Important! Dogs get kicked. Dead dogs don’t. That is how Dale Carnegie explains criticism at the start of Part 6, Chapter 20 of, “How To Stop Worrying And Start Living.”
Dale tells us that people have this thing about wanting to pick other people apart who are in successful or high positions. They get satisfaction out of criticizing the more successful person, or person in a higher position, because it makes them feel more important.
Of course, there are people out there who will criticize anyone because they can, or because they don’t feel good about themselves in the first place. They don’t care what position someone holds in life and will stop at nothing to throw in a few cheap shots whenever they get the chance.
Insecurity is a driving factor when it comes to this kind of behavior. That and dissatisfaction with one’s own life.
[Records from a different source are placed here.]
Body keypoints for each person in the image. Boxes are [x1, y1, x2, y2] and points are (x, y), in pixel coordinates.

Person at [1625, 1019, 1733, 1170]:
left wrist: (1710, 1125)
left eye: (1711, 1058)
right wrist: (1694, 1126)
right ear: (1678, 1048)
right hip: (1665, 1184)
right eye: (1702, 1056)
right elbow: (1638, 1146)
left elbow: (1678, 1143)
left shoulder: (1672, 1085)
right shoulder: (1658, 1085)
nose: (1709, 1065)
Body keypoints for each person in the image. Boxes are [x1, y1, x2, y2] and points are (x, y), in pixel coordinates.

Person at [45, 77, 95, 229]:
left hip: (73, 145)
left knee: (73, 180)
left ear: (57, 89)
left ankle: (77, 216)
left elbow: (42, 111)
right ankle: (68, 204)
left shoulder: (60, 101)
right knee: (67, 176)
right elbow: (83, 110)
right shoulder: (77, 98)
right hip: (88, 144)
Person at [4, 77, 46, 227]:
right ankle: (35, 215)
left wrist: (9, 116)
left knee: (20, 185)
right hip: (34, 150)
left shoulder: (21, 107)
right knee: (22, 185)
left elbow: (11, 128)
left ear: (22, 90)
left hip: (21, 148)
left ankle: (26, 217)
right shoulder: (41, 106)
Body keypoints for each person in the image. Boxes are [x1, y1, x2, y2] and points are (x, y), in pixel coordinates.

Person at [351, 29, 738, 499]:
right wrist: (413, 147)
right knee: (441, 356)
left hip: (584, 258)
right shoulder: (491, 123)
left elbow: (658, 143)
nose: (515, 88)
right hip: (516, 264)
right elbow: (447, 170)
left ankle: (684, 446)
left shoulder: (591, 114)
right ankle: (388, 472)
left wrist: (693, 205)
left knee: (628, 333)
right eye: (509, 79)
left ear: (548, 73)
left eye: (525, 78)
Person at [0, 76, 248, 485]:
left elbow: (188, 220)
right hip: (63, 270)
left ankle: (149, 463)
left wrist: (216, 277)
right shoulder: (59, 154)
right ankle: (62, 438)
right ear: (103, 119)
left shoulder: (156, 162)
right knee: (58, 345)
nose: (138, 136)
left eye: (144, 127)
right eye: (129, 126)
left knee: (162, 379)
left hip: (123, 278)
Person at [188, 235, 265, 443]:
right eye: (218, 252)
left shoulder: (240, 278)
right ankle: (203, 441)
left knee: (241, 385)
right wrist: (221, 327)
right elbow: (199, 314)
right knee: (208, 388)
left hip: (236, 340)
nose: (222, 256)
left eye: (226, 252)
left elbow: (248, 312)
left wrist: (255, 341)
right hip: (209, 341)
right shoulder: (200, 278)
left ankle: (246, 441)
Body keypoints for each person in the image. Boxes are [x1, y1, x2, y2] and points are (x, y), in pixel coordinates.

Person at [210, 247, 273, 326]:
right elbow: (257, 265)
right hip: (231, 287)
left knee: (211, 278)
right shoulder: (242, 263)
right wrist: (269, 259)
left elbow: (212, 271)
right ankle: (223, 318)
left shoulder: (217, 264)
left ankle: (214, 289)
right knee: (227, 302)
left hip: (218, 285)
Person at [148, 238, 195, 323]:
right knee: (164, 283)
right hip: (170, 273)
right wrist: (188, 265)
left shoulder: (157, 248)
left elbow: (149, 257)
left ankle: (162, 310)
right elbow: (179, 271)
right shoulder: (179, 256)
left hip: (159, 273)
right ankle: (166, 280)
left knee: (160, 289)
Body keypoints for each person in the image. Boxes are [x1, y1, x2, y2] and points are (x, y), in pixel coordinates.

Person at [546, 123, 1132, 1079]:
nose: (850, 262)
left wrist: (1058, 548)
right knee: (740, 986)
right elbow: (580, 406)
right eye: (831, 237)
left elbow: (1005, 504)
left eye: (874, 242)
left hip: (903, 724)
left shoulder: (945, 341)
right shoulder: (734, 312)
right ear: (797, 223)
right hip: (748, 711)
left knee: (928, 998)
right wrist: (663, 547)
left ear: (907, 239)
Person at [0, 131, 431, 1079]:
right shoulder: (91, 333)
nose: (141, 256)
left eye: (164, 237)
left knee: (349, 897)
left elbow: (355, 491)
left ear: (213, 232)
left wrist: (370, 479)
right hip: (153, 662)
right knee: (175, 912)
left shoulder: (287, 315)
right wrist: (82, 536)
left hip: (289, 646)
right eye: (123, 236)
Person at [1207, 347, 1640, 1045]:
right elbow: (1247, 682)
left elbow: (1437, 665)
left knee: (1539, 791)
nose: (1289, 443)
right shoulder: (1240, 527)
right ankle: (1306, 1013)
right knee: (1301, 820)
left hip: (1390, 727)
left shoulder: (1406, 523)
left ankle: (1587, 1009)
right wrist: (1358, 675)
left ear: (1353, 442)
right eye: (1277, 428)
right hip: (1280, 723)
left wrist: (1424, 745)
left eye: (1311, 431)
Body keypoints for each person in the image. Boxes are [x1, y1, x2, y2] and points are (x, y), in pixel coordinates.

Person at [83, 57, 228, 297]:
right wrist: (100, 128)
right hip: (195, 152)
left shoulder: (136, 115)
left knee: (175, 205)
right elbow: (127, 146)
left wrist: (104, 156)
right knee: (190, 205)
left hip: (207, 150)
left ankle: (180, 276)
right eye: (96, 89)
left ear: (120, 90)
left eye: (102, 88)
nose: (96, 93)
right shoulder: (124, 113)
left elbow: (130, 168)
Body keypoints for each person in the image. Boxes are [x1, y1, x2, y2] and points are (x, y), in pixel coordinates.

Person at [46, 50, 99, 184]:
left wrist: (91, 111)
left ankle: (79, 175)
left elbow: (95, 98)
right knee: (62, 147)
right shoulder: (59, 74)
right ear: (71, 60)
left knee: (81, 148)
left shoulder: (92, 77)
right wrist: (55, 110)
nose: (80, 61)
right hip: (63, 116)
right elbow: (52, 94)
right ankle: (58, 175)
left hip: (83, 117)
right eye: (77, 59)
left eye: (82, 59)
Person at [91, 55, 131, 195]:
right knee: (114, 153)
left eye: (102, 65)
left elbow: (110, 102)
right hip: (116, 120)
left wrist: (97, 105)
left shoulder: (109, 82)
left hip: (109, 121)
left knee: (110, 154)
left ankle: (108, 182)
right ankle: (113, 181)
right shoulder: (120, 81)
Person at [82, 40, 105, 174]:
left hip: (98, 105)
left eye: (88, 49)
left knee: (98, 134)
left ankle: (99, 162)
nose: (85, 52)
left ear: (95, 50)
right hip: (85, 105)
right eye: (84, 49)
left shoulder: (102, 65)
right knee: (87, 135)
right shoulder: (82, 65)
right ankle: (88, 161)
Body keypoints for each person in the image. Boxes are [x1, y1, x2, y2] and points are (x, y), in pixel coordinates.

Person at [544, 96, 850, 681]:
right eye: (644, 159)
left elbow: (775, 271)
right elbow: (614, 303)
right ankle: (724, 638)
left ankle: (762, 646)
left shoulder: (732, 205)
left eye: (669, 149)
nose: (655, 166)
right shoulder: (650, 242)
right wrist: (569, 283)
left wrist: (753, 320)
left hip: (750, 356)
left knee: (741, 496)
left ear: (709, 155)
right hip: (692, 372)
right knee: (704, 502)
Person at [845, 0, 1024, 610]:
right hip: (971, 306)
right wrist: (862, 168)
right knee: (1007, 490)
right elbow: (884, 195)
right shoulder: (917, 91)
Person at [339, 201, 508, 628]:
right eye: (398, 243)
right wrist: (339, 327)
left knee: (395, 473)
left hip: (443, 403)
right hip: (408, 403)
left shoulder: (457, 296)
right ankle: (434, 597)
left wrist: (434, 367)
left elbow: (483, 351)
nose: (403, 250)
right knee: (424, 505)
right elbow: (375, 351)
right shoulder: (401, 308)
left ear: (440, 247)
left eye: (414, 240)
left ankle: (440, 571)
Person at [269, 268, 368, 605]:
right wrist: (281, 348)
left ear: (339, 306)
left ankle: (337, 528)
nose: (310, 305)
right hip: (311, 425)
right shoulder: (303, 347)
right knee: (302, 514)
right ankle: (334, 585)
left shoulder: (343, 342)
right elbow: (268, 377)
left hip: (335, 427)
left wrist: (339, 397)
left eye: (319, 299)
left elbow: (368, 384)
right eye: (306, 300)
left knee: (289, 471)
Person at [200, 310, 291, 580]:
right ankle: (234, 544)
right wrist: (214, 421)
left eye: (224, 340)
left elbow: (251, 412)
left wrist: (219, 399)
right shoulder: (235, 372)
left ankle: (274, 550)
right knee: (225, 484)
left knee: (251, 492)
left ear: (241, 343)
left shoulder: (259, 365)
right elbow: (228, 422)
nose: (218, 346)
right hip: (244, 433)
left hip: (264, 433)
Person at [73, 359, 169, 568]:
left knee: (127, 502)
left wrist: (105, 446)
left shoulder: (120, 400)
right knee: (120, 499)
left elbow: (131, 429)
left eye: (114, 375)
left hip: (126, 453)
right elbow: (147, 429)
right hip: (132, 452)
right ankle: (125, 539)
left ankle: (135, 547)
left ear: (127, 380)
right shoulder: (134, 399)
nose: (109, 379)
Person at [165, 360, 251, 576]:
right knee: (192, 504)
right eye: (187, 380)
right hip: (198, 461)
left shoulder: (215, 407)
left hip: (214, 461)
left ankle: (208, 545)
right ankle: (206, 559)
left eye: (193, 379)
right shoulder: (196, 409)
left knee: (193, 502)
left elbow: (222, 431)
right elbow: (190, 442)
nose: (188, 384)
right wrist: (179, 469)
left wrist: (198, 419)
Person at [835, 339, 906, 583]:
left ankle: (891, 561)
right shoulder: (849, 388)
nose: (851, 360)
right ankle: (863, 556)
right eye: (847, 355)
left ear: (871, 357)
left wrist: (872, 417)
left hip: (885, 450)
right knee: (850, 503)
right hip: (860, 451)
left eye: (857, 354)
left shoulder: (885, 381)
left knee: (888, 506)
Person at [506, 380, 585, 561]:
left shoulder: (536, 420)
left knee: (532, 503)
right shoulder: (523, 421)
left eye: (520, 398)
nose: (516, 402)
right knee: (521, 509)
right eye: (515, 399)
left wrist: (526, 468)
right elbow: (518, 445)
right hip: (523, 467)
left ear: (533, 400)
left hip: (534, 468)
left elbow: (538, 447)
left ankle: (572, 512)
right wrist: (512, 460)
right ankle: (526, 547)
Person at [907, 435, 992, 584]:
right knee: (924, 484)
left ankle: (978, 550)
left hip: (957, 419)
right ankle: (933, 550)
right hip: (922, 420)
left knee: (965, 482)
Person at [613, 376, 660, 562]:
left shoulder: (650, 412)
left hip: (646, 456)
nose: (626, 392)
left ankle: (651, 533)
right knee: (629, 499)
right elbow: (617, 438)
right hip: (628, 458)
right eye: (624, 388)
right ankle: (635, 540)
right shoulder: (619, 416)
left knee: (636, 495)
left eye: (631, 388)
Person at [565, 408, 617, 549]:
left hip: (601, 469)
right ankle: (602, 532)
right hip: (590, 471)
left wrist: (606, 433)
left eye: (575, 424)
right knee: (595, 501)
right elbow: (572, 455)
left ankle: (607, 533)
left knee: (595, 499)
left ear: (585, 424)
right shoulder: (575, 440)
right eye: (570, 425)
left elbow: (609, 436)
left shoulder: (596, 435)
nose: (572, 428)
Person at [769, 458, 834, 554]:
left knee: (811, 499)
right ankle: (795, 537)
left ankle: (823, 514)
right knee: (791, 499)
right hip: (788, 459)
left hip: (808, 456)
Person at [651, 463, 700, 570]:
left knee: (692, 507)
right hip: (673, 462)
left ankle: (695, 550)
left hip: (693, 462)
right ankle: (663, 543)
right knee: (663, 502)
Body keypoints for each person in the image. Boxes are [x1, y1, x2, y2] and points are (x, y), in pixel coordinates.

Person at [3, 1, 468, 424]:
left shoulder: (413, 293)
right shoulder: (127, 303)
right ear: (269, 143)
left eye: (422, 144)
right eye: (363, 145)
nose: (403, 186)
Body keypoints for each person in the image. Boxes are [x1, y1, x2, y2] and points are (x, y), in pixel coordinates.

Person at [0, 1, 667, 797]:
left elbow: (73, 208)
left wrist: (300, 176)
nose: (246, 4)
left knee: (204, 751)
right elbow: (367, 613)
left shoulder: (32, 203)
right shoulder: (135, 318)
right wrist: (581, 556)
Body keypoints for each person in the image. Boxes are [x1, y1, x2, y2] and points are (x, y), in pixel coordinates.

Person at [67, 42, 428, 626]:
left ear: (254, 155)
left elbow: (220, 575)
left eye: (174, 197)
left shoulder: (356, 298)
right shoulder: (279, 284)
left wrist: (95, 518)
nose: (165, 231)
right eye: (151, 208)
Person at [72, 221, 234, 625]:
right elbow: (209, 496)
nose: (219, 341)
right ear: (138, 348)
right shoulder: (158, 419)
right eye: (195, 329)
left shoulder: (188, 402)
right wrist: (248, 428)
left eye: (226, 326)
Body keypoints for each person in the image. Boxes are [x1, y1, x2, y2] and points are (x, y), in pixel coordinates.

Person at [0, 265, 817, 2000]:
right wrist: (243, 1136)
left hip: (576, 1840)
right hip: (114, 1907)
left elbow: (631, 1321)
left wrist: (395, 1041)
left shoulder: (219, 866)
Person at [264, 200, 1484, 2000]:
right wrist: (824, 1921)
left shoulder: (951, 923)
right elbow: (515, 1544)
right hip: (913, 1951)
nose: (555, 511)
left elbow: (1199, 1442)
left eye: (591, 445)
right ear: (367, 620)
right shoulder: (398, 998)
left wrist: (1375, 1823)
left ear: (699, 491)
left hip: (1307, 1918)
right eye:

What people don’t realize though is that, by attacking us and criticizing our perceived faults, they are actually letting us know that we are important. They don’t understand that by running off at the mouth about every negative thing they think we are, “They are complimenting us!” The more they do it and the longer they go on about it shows us just how important we are in the scheme of things.
It matters not what they say about us. The harder folks have to work to find fault with us the more they let us know just how much they feel inferior to us. If they were superior to us they wouldn’t pay us any mind at all.
So, the way Dale writes it, if people are criticizing us we can take it as a positive sign that we really are special and important. We are doing well. Our achievements are being noticed.
“So!” If we look at it from the perspective that Mr. Carnegie gives us on the matter; it certainly does seem that it would be more fun to smile at those who are criticizing us, rather than giving them the satisfaction of knowing that they are getting to us. That’s a pretty cool way of looking at being criticized isn’t it?